Got it. Okay. Thanks very much. Appreciate it.

Operator

Our next question today comes from Jennifer Demba of Raymond James. Your line is open.

John Corbett
CEO, SouthState

We're not getting changed firms.

Jennifer Demba
Managing Director, Truist Securities

No, no. Truist Securities. Good morning. Question on loan growth, you said it would definitely moderate in the second half of the year. I'm just wondering what you're seeing in your pipeline. Is it lower than it was a quarter ago? Or is this based on more client selectivity and conservatism? Curious as to what you're seeing.

John Corbett
CEO, SouthState

Yeah. Jennifer, it's John. The pipeline on the commercial pipeline side is relatively flat. It was about $5.5 billion at the end of the first quarter, and it's also still about $5.5 billion. What we are seeing is that we are losing some CRE deals to what we believe is overly aggressive competition on structure and rate. Secondly, with the rise in rates, we are seeing selectively some borrowers walk away from deals with the rate environment increasing. You know, what's going on right now is that the cap rates really have not adjusted yet to what the yield curve has done.

I think a lot of the CRE folks are kind of on the sidelines waiting for that lag effect to happen and valuations to reflect the higher yield curve.
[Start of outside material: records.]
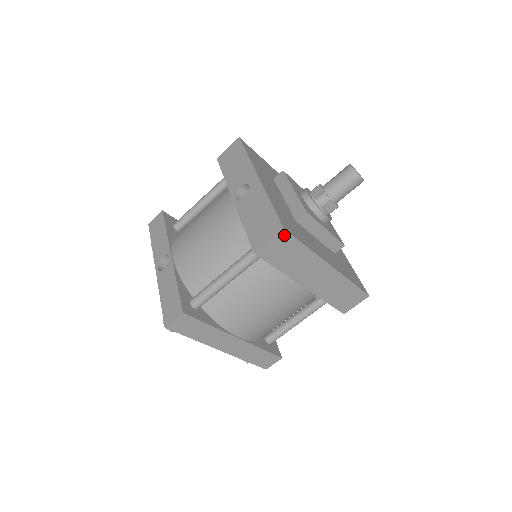
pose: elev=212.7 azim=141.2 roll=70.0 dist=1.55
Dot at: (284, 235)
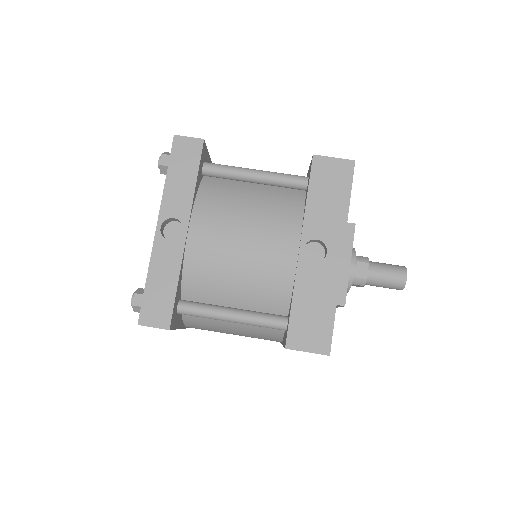
Dot at: (323, 354)
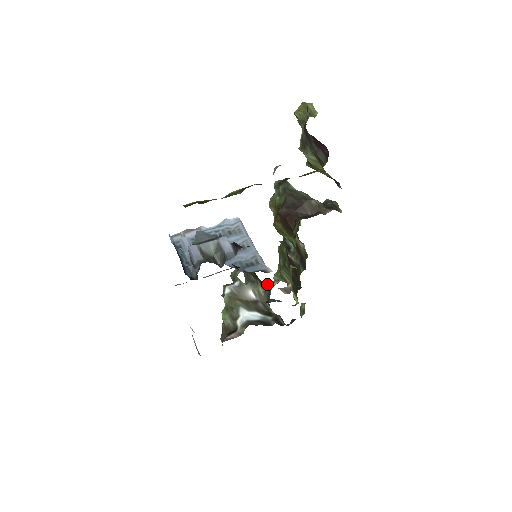
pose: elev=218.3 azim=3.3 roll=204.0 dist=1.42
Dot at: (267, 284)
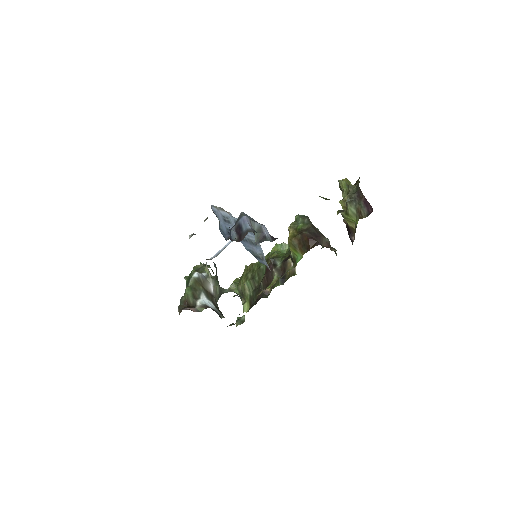
Dot at: (223, 288)
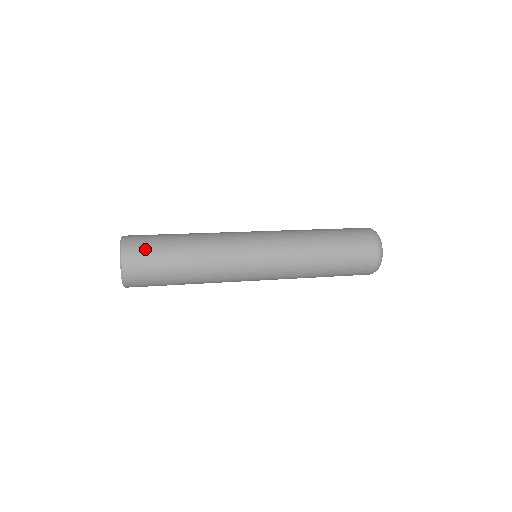
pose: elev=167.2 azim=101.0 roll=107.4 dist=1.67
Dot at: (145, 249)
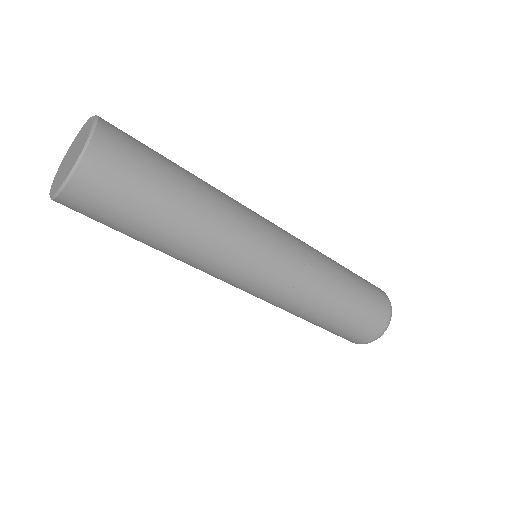
Dot at: occluded
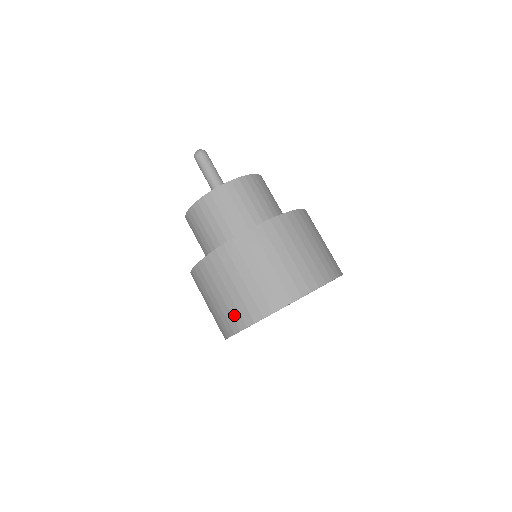
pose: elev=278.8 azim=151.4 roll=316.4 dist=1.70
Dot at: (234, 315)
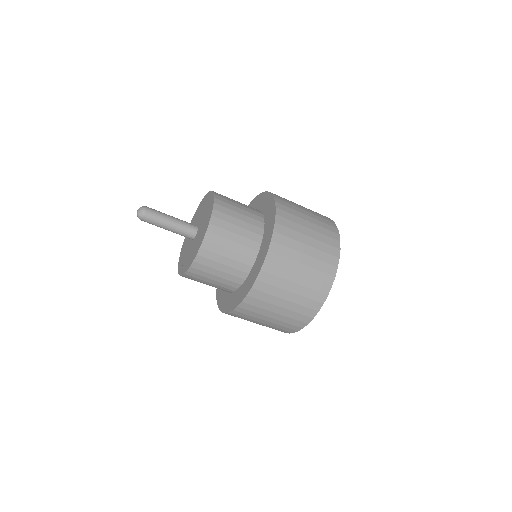
Dot at: (302, 312)
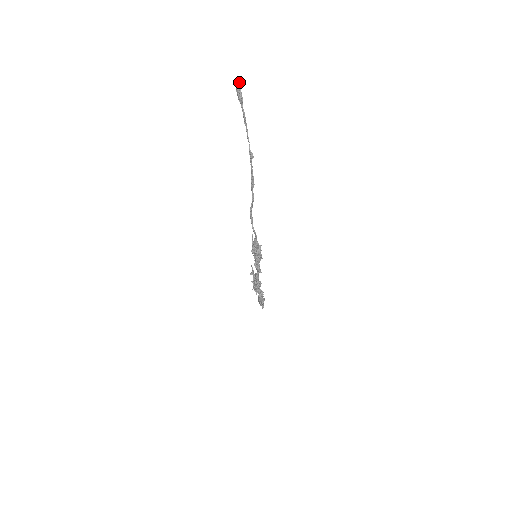
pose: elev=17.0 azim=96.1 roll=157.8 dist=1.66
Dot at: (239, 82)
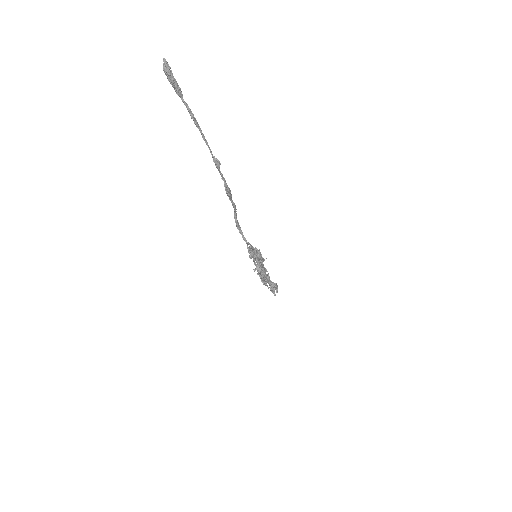
Dot at: (167, 66)
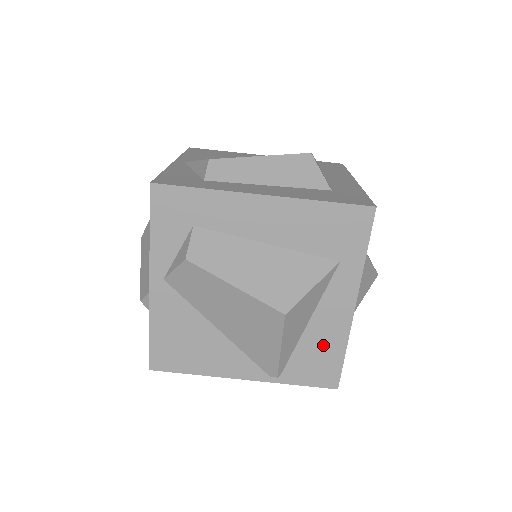
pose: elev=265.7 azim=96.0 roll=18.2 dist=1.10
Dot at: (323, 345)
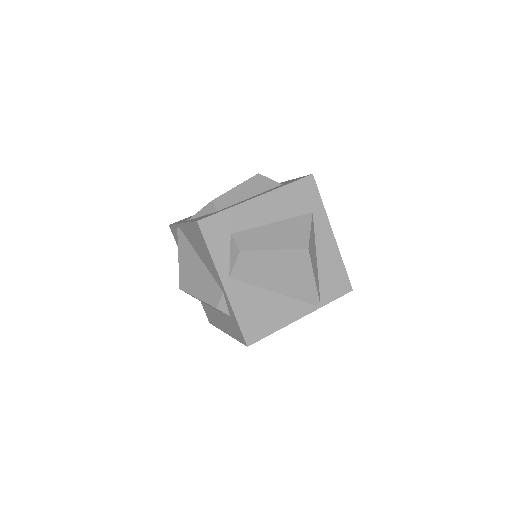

We do see things slowing down. I mean, we are seeing it slow down as well on the residential side. You know, the amount of housing activity is declined naturally with the interest rate environment. You know, I think we guided to upper single digits to 10% growth for the calendar year. We've done about 14% organic loan growth annualized in the first half. If we wind up in the back half of the year in the mid single digits, that gets us roughly to 10% organic loan growth for 2022.

Jennifer Demba
Managing Director, Truist Securities

Great. Thanks so much.

Operator

Our next question today comes from Michael Rose of Raymond James. Please go ahead.

Michael Rose
Managing Director, Raymond James

Hey, good morning, guys. I guess I could be from Truist.

John Corbett
CEO, SouthState

Good morning.

Michael Rose
Managing Director, Raymond James

... if you want me to. Switch it up a little bit. Most of my questions have been asked and answered. You know, just looking at the beta slide, which I, you know, appreciate again, and then looking at slide 19 with the rate scenarios and the plan to, you know, let the loan-to-deposit ratio kind of grind higher up to 80%, it seems to me like some of those assumptions could be perhaps a little bit conservative. Can you just give us some color as to, you know, what the drivers of that rate sensitivity. Look, I know cash is down, but you know, cash levels are still, you know, fairly healthy. You're gonna keep the securities book, you know, deposit outflow, like I mentioned.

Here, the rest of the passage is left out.